I'm glad I was never bullied for being so proud and openly multicultural as a kid, but the feeling of not being able to fully relate to your peers and your peers finding you a bit outside of the norm wasn't the best feeling either. I remember on several occasions bringing fried ants (a Colombian classic) to school to snack on and share with classmates. Looking back, it was received, for the most part, really well, considering bringing bugs to eat at school would usually be a bullyable offense. But there were times when my stories or turns at show and tell weren't truly appreciated or understood by my friends and classmates, and that feeling of not being understood was enough to make me wonder if my cultures were something to tone down and keep to myself if I wanted to fit in.
For quite some time, as I got older, I stopped identifying as much with being Latino and let my pale skin give me a reason to pass myself off as an average Americana teen. I still would share my Jewish and Russian heritage every now and then with close friends, since it felt like European heritage would be the most relatable and acceptable thing to share, but I toned my cultural pride down to say the least. I just wanted to figure out how to fit in, as most teens do during that emotional and self-conscious phase of life.
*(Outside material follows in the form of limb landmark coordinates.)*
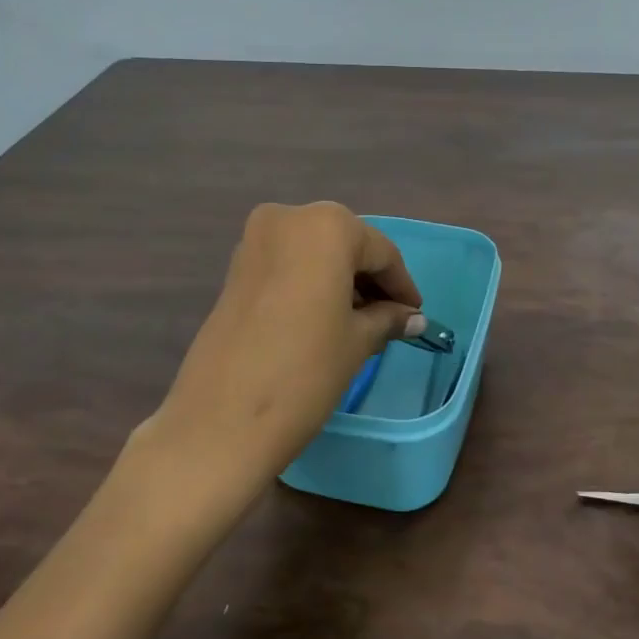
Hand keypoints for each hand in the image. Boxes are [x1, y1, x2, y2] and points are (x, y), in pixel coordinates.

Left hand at [135, 202, 423, 507]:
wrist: (221, 420)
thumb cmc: (305, 371)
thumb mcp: (357, 342)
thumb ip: (388, 318)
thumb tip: (413, 317)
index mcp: (326, 225)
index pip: (381, 252)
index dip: (402, 285)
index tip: (416, 314)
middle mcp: (288, 218)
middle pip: (345, 244)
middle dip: (369, 279)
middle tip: (390, 318)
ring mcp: (254, 240)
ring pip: (314, 252)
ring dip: (339, 281)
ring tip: (360, 323)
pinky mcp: (235, 268)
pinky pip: (287, 264)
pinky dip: (310, 283)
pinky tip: (324, 318)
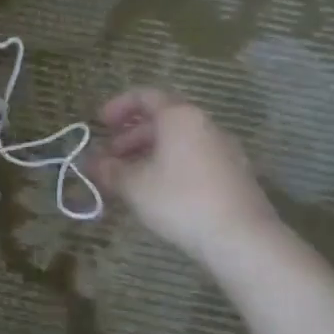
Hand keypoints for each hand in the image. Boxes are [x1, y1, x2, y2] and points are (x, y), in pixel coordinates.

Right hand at [93, 90, 278, 258]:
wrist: (243, 238)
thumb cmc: (181, 201)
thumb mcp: (135, 186)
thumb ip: (109, 170)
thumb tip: (91, 163)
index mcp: (180, 116)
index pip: (145, 96)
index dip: (118, 106)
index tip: (100, 124)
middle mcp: (204, 124)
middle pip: (163, 119)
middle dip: (131, 136)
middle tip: (110, 157)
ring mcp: (224, 148)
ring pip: (179, 140)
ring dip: (150, 153)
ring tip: (130, 178)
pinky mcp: (235, 173)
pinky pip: (195, 157)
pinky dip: (172, 165)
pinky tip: (160, 192)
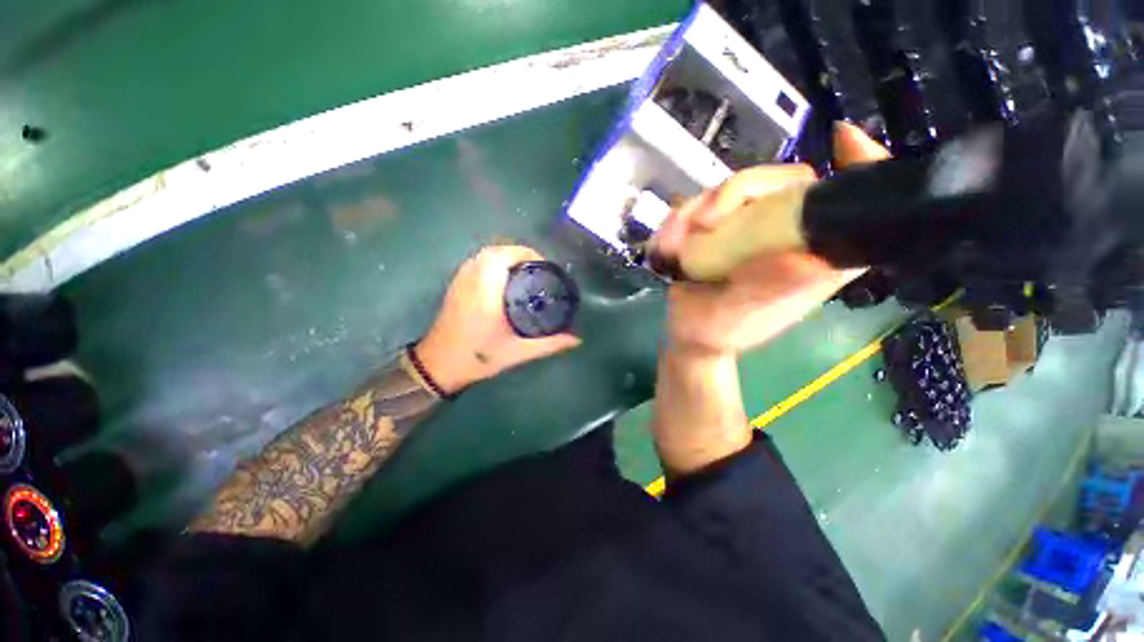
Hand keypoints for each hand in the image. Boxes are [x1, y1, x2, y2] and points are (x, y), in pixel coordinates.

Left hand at [415, 246, 581, 393]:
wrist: (438, 366)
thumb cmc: (478, 357)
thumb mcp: (518, 352)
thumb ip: (549, 344)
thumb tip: (576, 339)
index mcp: (486, 291)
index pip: (503, 255)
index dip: (526, 253)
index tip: (544, 265)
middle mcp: (471, 279)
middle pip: (494, 250)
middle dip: (518, 253)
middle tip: (537, 268)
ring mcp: (460, 281)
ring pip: (483, 255)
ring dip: (504, 256)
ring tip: (524, 271)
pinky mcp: (455, 286)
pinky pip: (475, 263)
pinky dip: (491, 262)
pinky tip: (504, 279)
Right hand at [652, 122, 889, 356]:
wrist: (689, 334)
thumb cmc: (721, 331)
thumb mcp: (742, 316)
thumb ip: (768, 290)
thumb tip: (802, 257)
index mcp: (810, 253)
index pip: (846, 203)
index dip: (857, 166)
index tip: (842, 137)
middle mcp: (785, 233)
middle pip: (777, 182)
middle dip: (730, 196)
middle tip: (699, 225)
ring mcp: (750, 228)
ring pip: (730, 192)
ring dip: (692, 213)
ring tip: (670, 247)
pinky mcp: (720, 229)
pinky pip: (699, 207)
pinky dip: (678, 222)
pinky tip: (665, 247)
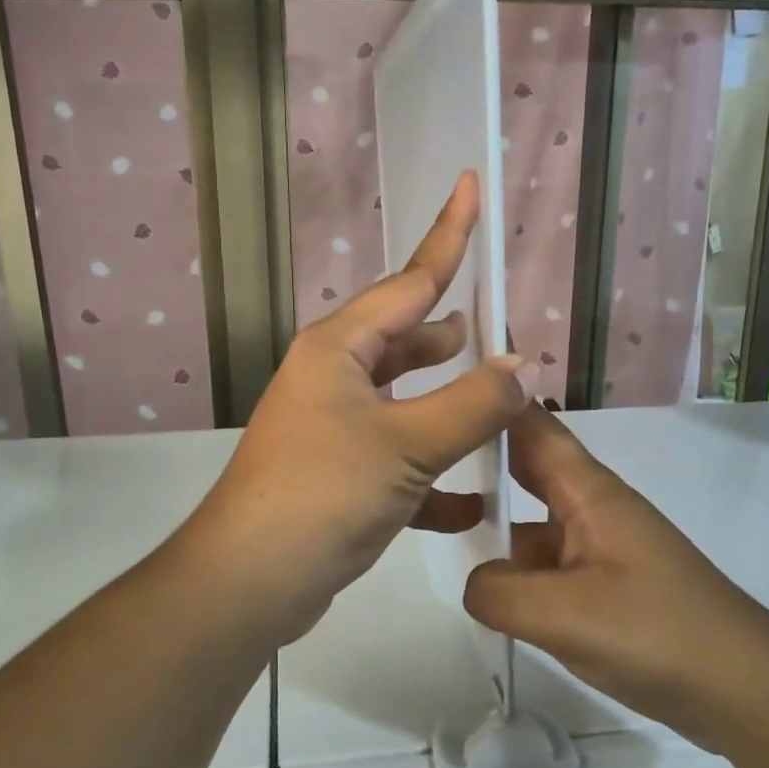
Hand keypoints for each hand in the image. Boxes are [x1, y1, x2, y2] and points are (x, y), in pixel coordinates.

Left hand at [179, 173, 531, 646]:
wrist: (251, 581)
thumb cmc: (323, 493)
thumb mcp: (406, 444)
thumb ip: (471, 404)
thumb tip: (517, 366)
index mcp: (339, 349)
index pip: (409, 281)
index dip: (447, 235)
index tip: (469, 186)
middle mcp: (332, 378)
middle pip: (403, 339)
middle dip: (448, 334)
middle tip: (496, 329)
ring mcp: (333, 428)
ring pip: (404, 400)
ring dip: (445, 400)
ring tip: (492, 395)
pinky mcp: (340, 476)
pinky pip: (398, 459)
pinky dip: (433, 474)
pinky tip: (473, 498)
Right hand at [463, 403, 768, 754]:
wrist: (746, 691)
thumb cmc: (658, 634)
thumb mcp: (565, 615)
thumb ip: (499, 592)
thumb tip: (476, 582)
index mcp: (590, 493)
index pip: (533, 428)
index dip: (493, 401)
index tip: (441, 388)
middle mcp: (594, 509)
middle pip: (529, 469)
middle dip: (481, 458)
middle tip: (421, 455)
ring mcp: (601, 548)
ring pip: (535, 522)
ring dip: (496, 521)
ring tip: (438, 526)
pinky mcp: (607, 586)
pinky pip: (549, 563)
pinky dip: (519, 568)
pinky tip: (492, 592)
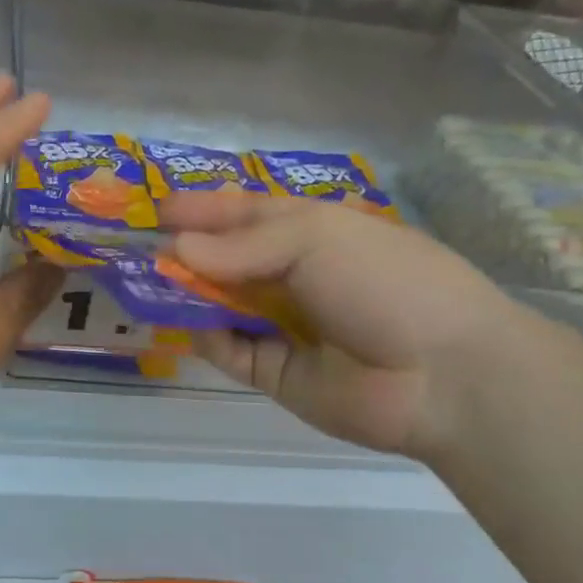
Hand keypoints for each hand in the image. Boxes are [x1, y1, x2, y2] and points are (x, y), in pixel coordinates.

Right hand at [162, 189, 527, 460]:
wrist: (444, 374)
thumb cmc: (383, 282)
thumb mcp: (314, 239)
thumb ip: (241, 246)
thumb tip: (176, 249)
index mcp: (311, 231)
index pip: (246, 213)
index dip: (204, 208)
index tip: (159, 208)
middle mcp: (294, 275)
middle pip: (227, 259)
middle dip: (185, 252)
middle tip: (138, 248)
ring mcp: (284, 326)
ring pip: (222, 305)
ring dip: (187, 294)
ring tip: (145, 284)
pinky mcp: (276, 373)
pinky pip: (230, 352)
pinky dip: (206, 338)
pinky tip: (187, 324)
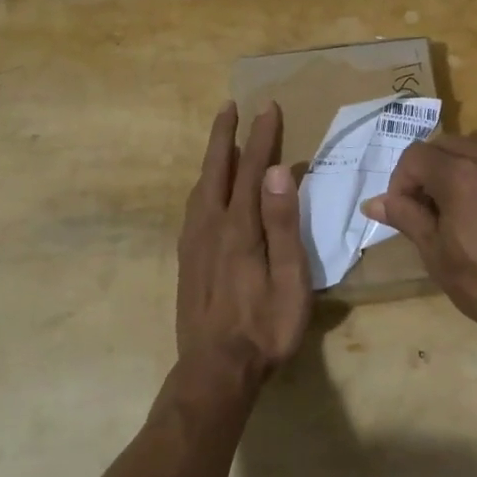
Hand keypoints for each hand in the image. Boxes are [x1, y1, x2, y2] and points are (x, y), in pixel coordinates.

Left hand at [175, 101, 311, 390]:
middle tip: (230, 106)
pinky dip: (202, 185)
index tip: (267, 108)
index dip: (261, 137)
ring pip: (200, 188)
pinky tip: (206, 191)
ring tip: (220, 140)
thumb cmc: (264, 327)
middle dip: (224, 135)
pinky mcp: (186, 260)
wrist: (215, 371)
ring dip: (211, 158)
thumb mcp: (289, 279)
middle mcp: (211, 227)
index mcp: (240, 228)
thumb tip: (278, 172)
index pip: (253, 170)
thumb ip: (282, 224)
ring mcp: (194, 244)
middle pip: (216, 170)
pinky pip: (193, 208)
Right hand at [362, 134, 476, 345]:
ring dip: (464, 169)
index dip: (401, 181)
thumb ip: (407, 218)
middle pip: (448, 144)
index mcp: (460, 175)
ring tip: (466, 208)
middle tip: (432, 209)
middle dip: (431, 169)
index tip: (406, 212)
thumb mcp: (438, 256)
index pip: (415, 155)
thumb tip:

Now, as an adult, I'm very outspoken about my heritage and strongly identify with being Latino. I make multicultural advocacy and education a large part of who I am, and I am certainly not quiet about it. While I was attending my first university, I was heavily involved with our Latin student union and our Jewish club, and eventually I joined Alpha Psi Lambda, the first co-ed Latino fraternity in the nation. Advocacy and education became my passion, and they still are.
At college, getting to involve myself and befriend other Latinos and Jews for the first time was such a monumental experience. For the first time, I felt like I found people I could relate to and fully be myself around. I felt safe and welcomed and understood in this crowd, and I knew that I had finally found spaces where I truly belonged.
For a lot of multicultural people, there is a phase or period of time where you feel pressured to Americanize yourself. You have to choose between fitting in with the majority population or picking isolation. Not feeling understood or fully accepted is the exact recipe for feelings of isolation and becoming self-conscious about your cultural identity. According to another blog post by North Star Therapy, feelings of cultural isolation can often come from:
- Feeling like parts of your identity are misunderstood or invisible
- Struggling to connect with cultural norms around you
- Holding back parts of yourself to feel accepted
- Uncertainty around how much of your background to share
Isolation causes one to believe that maybe there isn't any place they belong in. It can leave you feeling hopeless or even unwanted, certainly misunderstood. Community, though, is what I have found to be the solution. You can't wait for your people to find you; you have to go out and search for those connections and relationships yourself. If you want the cure to isolation, look no further than the people who have been in the same situation and have built a community on understanding, pride, and appreciation.